#### [WHAT THE TASK REQUIRES]
Would you transcribe the line that holds "Introduction to the", plus every line beneath it through the end of the data, exactly and with nothing added?

#### [LISTED RECORDS]
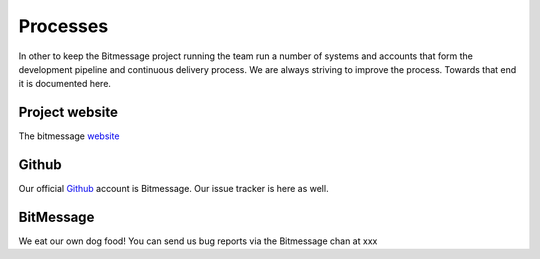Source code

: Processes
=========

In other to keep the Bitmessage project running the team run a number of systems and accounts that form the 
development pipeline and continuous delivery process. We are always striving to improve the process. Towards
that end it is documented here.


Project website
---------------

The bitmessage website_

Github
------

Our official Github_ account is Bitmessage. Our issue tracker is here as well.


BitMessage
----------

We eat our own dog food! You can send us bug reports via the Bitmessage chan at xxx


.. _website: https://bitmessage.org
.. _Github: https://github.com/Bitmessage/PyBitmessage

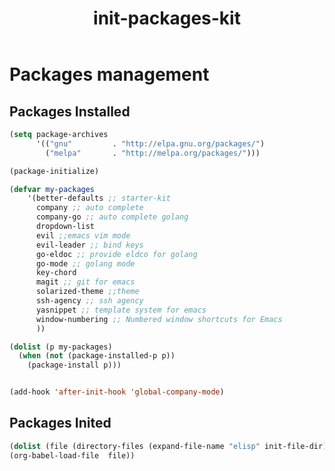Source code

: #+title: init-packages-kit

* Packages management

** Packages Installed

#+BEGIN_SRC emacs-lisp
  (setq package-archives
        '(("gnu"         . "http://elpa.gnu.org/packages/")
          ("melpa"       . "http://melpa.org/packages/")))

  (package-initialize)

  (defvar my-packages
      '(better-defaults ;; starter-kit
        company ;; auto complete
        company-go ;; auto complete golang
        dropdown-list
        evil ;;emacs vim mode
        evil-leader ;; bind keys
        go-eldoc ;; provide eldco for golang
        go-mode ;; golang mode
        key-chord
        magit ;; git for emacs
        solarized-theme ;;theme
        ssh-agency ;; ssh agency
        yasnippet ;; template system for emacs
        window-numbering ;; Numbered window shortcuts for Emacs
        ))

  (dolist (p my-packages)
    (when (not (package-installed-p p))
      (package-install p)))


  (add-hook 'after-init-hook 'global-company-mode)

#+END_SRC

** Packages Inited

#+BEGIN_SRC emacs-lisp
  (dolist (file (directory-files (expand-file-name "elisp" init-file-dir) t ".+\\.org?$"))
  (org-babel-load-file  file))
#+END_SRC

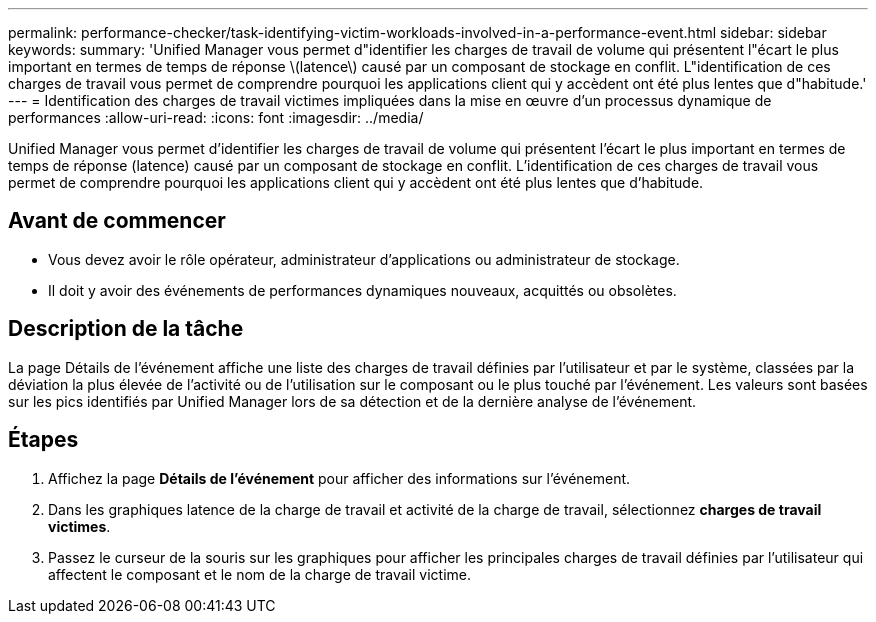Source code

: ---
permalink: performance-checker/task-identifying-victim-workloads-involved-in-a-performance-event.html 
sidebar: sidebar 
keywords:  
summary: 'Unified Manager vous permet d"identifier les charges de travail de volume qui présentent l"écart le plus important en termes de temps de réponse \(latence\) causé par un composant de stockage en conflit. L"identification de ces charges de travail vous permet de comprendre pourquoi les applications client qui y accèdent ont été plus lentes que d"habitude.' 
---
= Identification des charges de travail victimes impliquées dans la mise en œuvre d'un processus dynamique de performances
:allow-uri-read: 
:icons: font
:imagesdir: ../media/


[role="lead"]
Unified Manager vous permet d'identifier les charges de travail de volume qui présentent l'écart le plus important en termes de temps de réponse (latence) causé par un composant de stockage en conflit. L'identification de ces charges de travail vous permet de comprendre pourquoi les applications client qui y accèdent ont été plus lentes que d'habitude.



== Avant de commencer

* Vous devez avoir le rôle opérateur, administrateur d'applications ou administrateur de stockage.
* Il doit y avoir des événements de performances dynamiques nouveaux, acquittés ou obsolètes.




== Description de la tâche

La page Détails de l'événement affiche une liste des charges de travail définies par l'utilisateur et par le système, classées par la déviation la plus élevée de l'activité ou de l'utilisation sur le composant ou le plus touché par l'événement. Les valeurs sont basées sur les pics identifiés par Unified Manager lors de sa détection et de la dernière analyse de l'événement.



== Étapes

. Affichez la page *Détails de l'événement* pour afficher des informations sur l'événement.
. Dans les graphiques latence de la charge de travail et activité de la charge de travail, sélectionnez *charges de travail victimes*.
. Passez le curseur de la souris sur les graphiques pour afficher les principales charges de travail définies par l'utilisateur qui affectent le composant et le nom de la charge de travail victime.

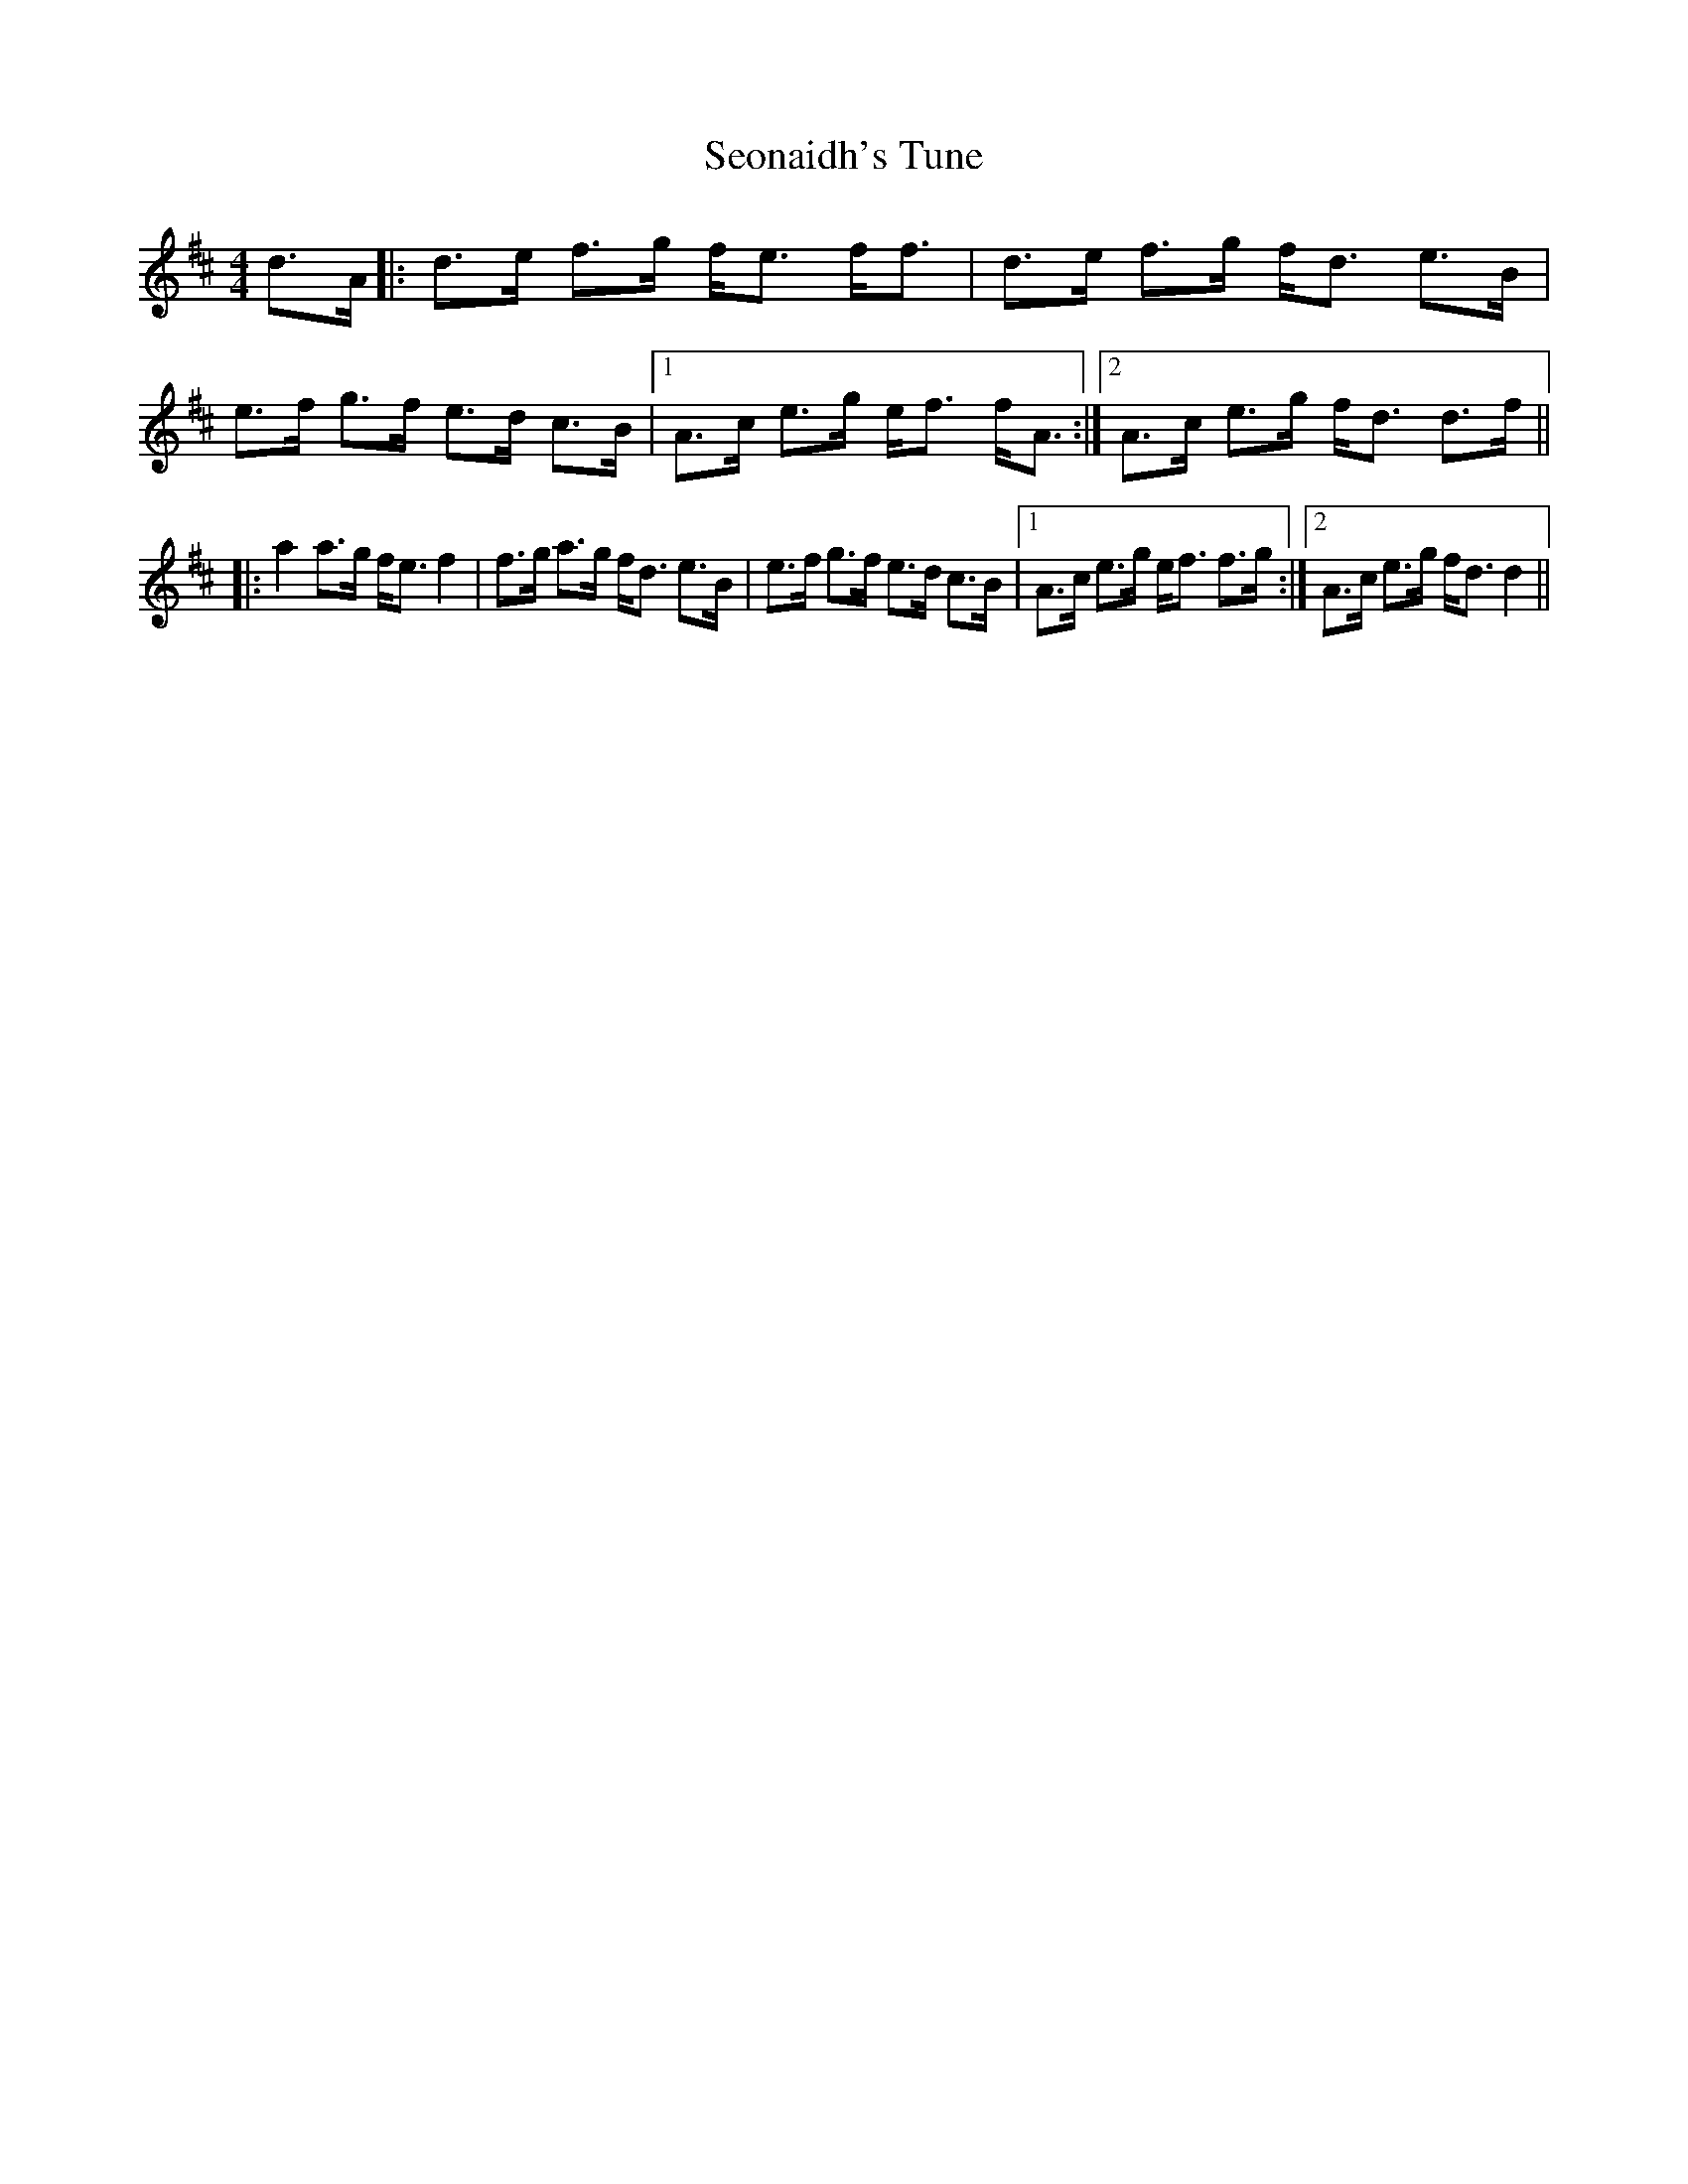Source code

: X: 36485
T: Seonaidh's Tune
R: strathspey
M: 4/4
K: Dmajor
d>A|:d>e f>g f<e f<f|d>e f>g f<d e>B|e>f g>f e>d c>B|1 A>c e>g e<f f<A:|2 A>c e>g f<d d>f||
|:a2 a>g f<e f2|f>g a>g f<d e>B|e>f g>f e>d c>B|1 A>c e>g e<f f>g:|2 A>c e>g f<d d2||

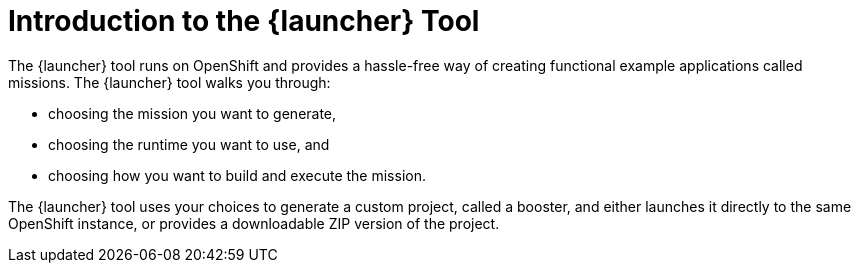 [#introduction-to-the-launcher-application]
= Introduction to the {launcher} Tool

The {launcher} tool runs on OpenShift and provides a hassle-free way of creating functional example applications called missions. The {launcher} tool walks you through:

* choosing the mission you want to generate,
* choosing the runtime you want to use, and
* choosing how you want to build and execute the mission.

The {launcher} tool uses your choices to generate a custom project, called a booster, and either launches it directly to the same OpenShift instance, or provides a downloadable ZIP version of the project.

#### [WRITTEN ANSWER]
= Introduction to the {launcher} Tool

The {launcher} tool runs on OpenShift and provides a hassle-free way of creating functional example applications called missions. The {launcher} tool walks you through:

* choosing the mission you want to generate,
* choosing the runtime you want to use, and
* choosing how you want to build and execute the mission.

The {launcher} tool uses your choices to generate a custom project, called a booster, and either launches it directly to the same OpenShift instance, or provides a downloadable ZIP version of the project.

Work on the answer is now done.